Желал бы я знать, были ли у Ллойда подобные видения. Врачи предполагали, что во сне наши мозги иногда сообщались. Как-то, сизым утром, он подобрал ветку и начертил на пыльной земле корабль о трех мачтах — а перед тем, ночью, мне приснилось, что я рисую этот самый корабль в пыли своего сновидения.
Просторная черная пастушья доха покрывала наши плечи; когда мы присели на корточки, из-под ее опавших складок высовывались только наши головы да рука Ллойда. Солнце только встало, и острый мартовский воздух, казалось, состоял из слоистого, полупрозрачного льда, сквозь который неясно проступали лилово-розовыми пятнами кривоствольные иудины деревца в шероховатом цвету. Продолговатый, приземистый белый дом позади нас, полный толстых женщин и их вонючих мужей, крепко спал. Мы не обменялись ни словом; мы даже не взглянули друг на друга; и вот Ллойд, отшвырнув веточку, вдруг положил правую руку мне на плечо, что он делал всегда, когда хотел идти быстро. Полы нашей общей накидки волочились по сухой траве, камешки сыпались из-под ног; мы шли к кипарисовой аллее, ведшей к взморью.
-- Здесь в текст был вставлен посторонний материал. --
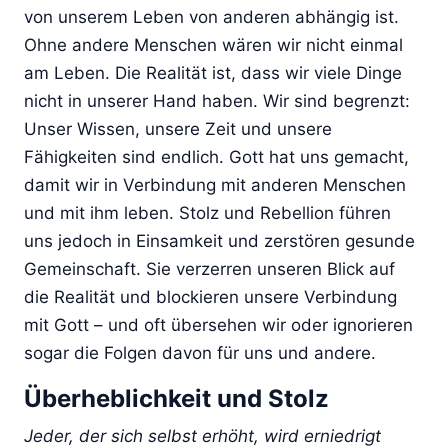
von unserem Leben von anderen abhängig ist.
Ohne andere Menschen wären wir nicht einmal
am Leben. Die Realität ist, dass wir viele Dinge
nicht in unserer Hand haben. Wir sind begrenzt:
Unser Wissen, unsere Zeit und unsere
Fähigkeiten sind endlich. Gott hat uns gemacht,
damit wir in Verbindung mit anderen Menschen
und mit ihm leben. Stolz und Rebellion führen
uns jedoch in Einsamkeit und zerstören gesunde
Gemeinschaft. Sie verzerren unseren Blick auf
die Realität und blockieren unsere Verbindung
mit Gott – und oft übersehen wir oder ignorieren
sogar die Folgen davon für uns und andere.
Überheblichkeit und Stolz
Jeder, der sich selbst erhöht, wird erniedrigt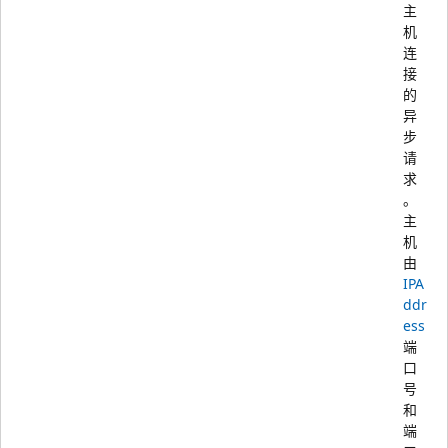
主
机
连
接
的
异
步
请
求
。
主
机
由
IPA
ddr
ess
端
口
号
和
端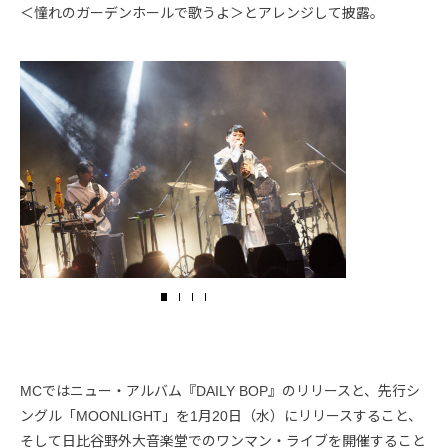
＜憧れのガーデンホールで歌うよ＞とアレンジして披露。
MCではニュー・アルバム『DAILY BOP』のリリースと、先行シ
ングル「MOONLIGHT」を1月20日（水）にリリースすること、
そして日比谷野外大音楽堂でのワンマン・ライブを開催すること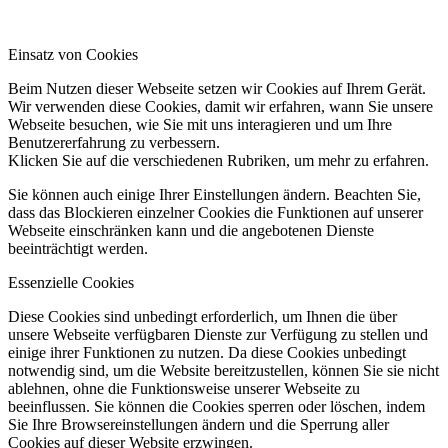
Einsatz von Cookies
Beim Nutzen dieser Webseite setzen wir Cookies auf Ihrem Gerät.
Wir verwenden diese Cookies, damit wir erfahren, wann Sie unsere
Webseite besuchen, wie Sie mit uns interagieren und um Ihre
Benutzererfahrung zu verbessern.
Klicken Sie auf die verschiedenen Rubriken, um mehr zu erfahren.
Sie können auch einige Ihrer Einstellungen ändern. Beachten Sie,
dass das Blockieren einzelner Cookies die Funktionen auf unserer
Webseite einschränken kann und die angebotenen Dienste
beeinträchtigt werden.
Essenzielle Cookies
Diese Cookies sind unbedingt erforderlich, um Ihnen die über
unsere Webseite verfügbaren Dienste zur Verfügung zu stellen und
einige ihrer Funktionen zu nutzen. Da diese Cookies unbedingt
notwendig sind, um die Website bereitzustellen, können Sie sie nicht
ablehnen, ohne die Funktionsweise unserer Webseite zu
beeinflussen. Sie können die Cookies sperren oder löschen, indem
Sie Ihre Browsereinstellungen ändern und die Sperrung aller
Cookies auf dieser Website erzwingen.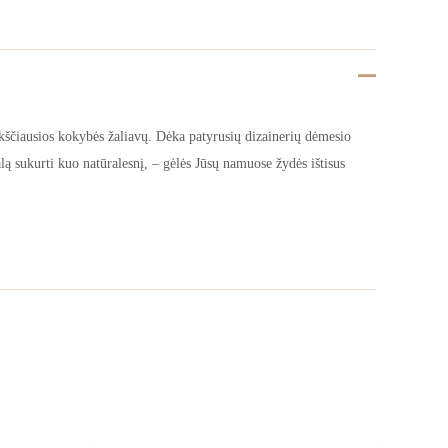
ščiausios kokybės žaliavų. Dėka patyrusių dizainerių dėmesio
lą sukurti kuo natūralesnį, – gėlės Jūsų namuose žydės ištisus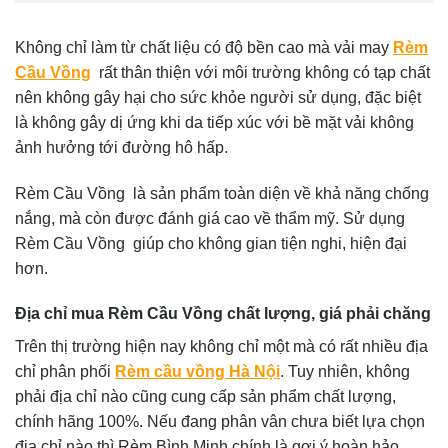
Không chỉ làm từ chất liệu có độ bền cao mà vải may
Rèm
Cầu Vồng
rất thân thiện với môi trường không có tạp chất
nên không gây hại cho sức khỏe người sử dụng, đặc biệt
là không gây dị ứng khi da tiếp xúc với bề mặt vải không
ảnh hưởng tới đường hô hấp.
Rèm Cầu Vồng là sản phẩm toàn diện về khả năng chống
nắng, mà còn được đánh giá cao về thẩm mỹ. Sử dụng
Rèm Cầu Vồng giúp cho không gian tiện nghi, hiện đại
hơn.
Địa chỉ mua Rèm Cầu Vồng chất lượng, giá phải chăng
Trên thị trường hiện nay không chỉ một mà có rất nhiều địa
chỉ phân phối
Rèm cầu vồng Hà Nội
. Tuy nhiên, không
phải địa chỉ nào cũng cung cấp sản phẩm chất lượng,
chính hãng 100%. Nếu đang phân vân chưa biết lựa chọn
địa chỉ nào thì Rèm Bình Minh chính là gợi ý hoàn hảo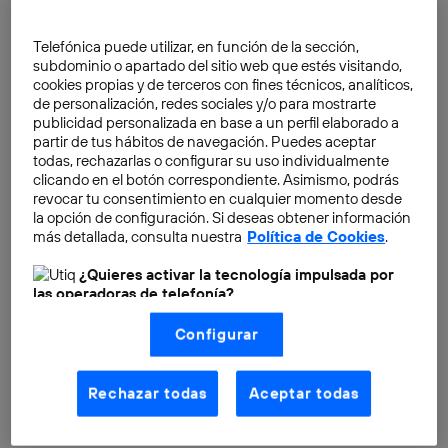
directores de recursos humanos, según el informe de
Computerworld para este año.
Telefónica puede utilizar, en función de la sección,
subdominio o apartado del sitio web que estés visitando,
cookies propias y de terceros con fines técnicos, analíticos,
El perfil de
programador y desarrollador de software
de personalización, redes sociales y/o para mostrarte
es uno de los más valorados por las empresas de
publicidad personalizada en base a un perfil elaborado a
partir de tus hábitos de navegación. Puedes aceptar
tecnología. De hecho, según la Oficina de Estadísticas
todas, rechazarlas o configurar su uso individualmente
Laborales de los EE.UU., estos profesionales gozan de
clicando en el botón correspondiente. Asimismo, podrás
una de las
tasas de desempleo más bajas
del
revocar tu consentimiento en cualquier momento desde
la opción de configuración. Si deseas obtener información
mercado laboral de en torno el
1,8 por ciento
. Todo
más detallada, consulta nuestra
Política de Cookies
.
apunta a que para este 2014 los perfiles más cotizados
serán aquellos con experiencia como desarrollador
¿Quieres activar la tecnología impulsada por
las operadoras de telefonía?
móvil y creación de aplicaciones seguras. Este perfil
ocupó el primer puesto del ranking del año pasado y
Nosotros, Telefónica S.A., utilizamos la tecnología Utiq para
Configurar
realizar nuestras acciones de marketing digital o análisis
según el estudio realizado el
49% de las empresas
(como se describe en este aviso de consentimiento)
planean la contratación de este tipo de profesionales
basadas en tu navegación en nuestra(s) web(s)
listadas
aquí
(solo cuando utilizas una
conexión a
para este mismo año.
Rechazar todas
Aceptar todas
internet habilitada
, proporcionada por una de las
operadoras de telefonía participantes, y otorgas tu
consentimiento en cada página web).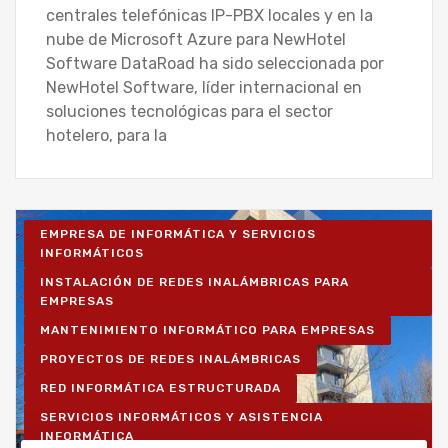
centrales telefónicas IP-PBX locales y en la
nube de Microsoft Azure para NewHotel
Software DataRoad ha sido seleccionada por
NewHotel Software, líder internacional en
soluciones tecnológicas para el sector
hotelero, para la
EMPRESA DE INFORMÁTICA Y SERVICIOS
INFORMÁTICOS
INSTALACIÓN DE REDES INALÁMBRICAS PARA
EMPRESAS
MANTENIMIENTO INFORMÁTICO PARA EMPRESAS
PROYECTOS DE REDES INALÁMBRICAS
RED INFORMÁTICA ESTRUCTURADA
SERVICIOS INFORMÁTICOS Y ASISTENCIA
INFORMÁTICA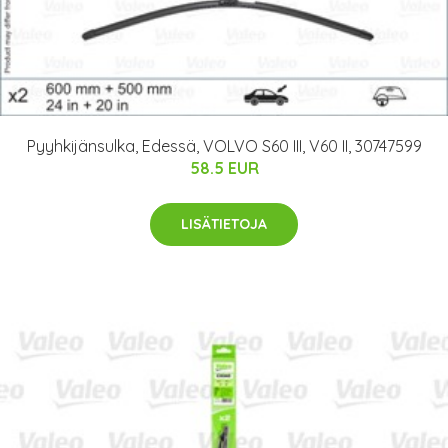
Pyyhkijänsulka, Edessä, VOLVO S60 III, V60 II, 30747599
58.5 EUR
LISÄTIETOJA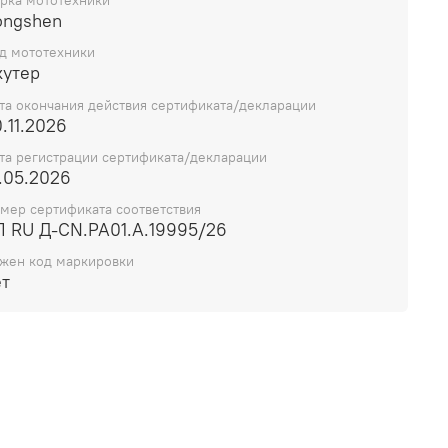
рка мототехники
ongshen
д мототехники
кутер
та окончания действия сертификата/декларации
.11.2026
та регистрации сертификата/декларации
.05.2026
мер сертификата соответствия
П RU Д-CN.РА01.А.19995/26
жен код маркировки
ет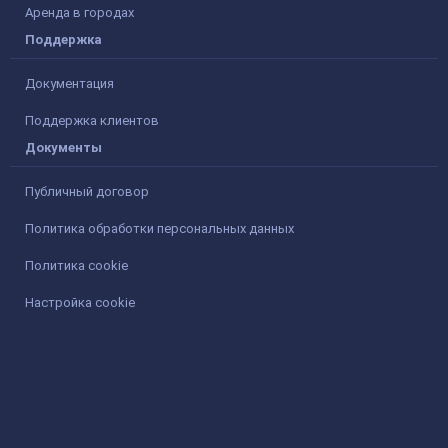
Аренда в городах
Поддержка
Документация
Поддержка клиентов
Документы
Публичный договор
Политика обработки персональных данных
Политика cookie
Настройка cookie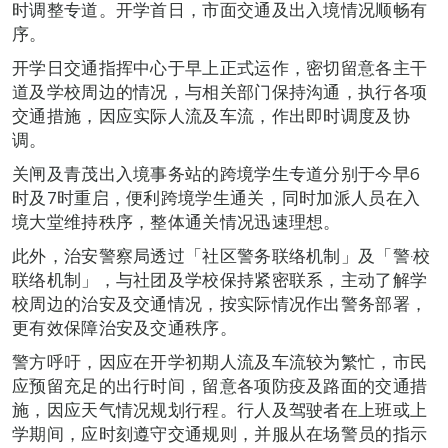
时调整专道。开学首日，市面交通及出入境情况顺畅有
序。
开学日交通指挥中心于早上正式运作，密切留意各主干
道及学校周边的情况，与相关部门保持沟通，执行各项
交通措施，因应实际人流及车流，作出即时调度及协
调。
关闸及青茂出入境事务站的跨境学生专道分别于今早6
时及7时重启，便利跨境学生通关，同时加派人员在入
境大堂维持秩序，整体通关情况迅速理想。
此外，治安警察局透过「社区警务联络机制」及「警‧校
联络机制」，与社团及学校保持紧密联系，主动了解学
校周边的治安及交通情况，按实际情况作出警务部署，
更有效保障治安及交通秩序。
警方呼吁，因应在开学初期人流及车流较为繁忙，市民
应预留充足的出行时间，留意各项防疫及路面的交通措
施，因应天气情况规划行程。行人及驾驶者在上班或上
学期间，应时刻遵守交通规则，并服从在场警员的指示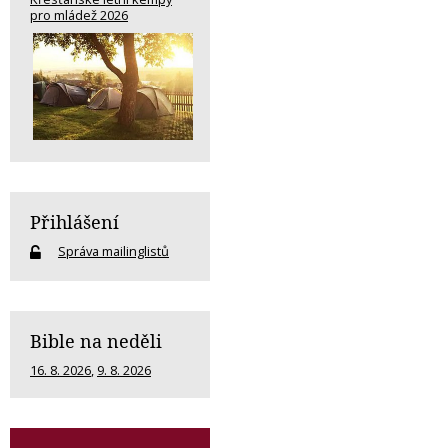
pro mládež 2026
Přihlášení
Správa mailinglistů
Bible na neděli
16. 8. 2026
,
9. 8. 2026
То была наша первая вылазка к морю; с высоты своей горы нам видно было, как оно нежно блистает, далеко и беспечно, бесшумно разбиваясь о глянцевитые камни. Мне не нужно здесь особенно напрягать память, чтобы потычливый этот побег приурочить по времени к наметившемуся повороту в нашей судьбе. Недели за две перед тем, на наше двенадцатое рожденье, дедушка Ибрагим начал подумывать о том, чтобы отпустить нас на полгода в сопровождении нашего новоиспеченного дядюшки на гастроли по окрестным деревням. Они все никак не могли сойтись в цене. Бранились и даже подрались, причем Ахем вышел победителем.
Дедушки мы боялись, а дядю Новуса ненавидели. Вероятно, какое-то неясное, унылое чувство (мы ничего толком не знали, но смутно подозревали, что этот дядя Новус собирается объегорить дедушку) подсказывало нам, что нужно помешать какому-то балаганщику таскать нас по весям в передвижной тюрьме, как обезьян или орлов; возможно и то, что нами просто двигало сознание последней возможности насладиться ограниченной нашей свободой и совершить именно то самое, что было настрого запрещено: выйти вон за этот вот частокол, открыть вот ту калитку.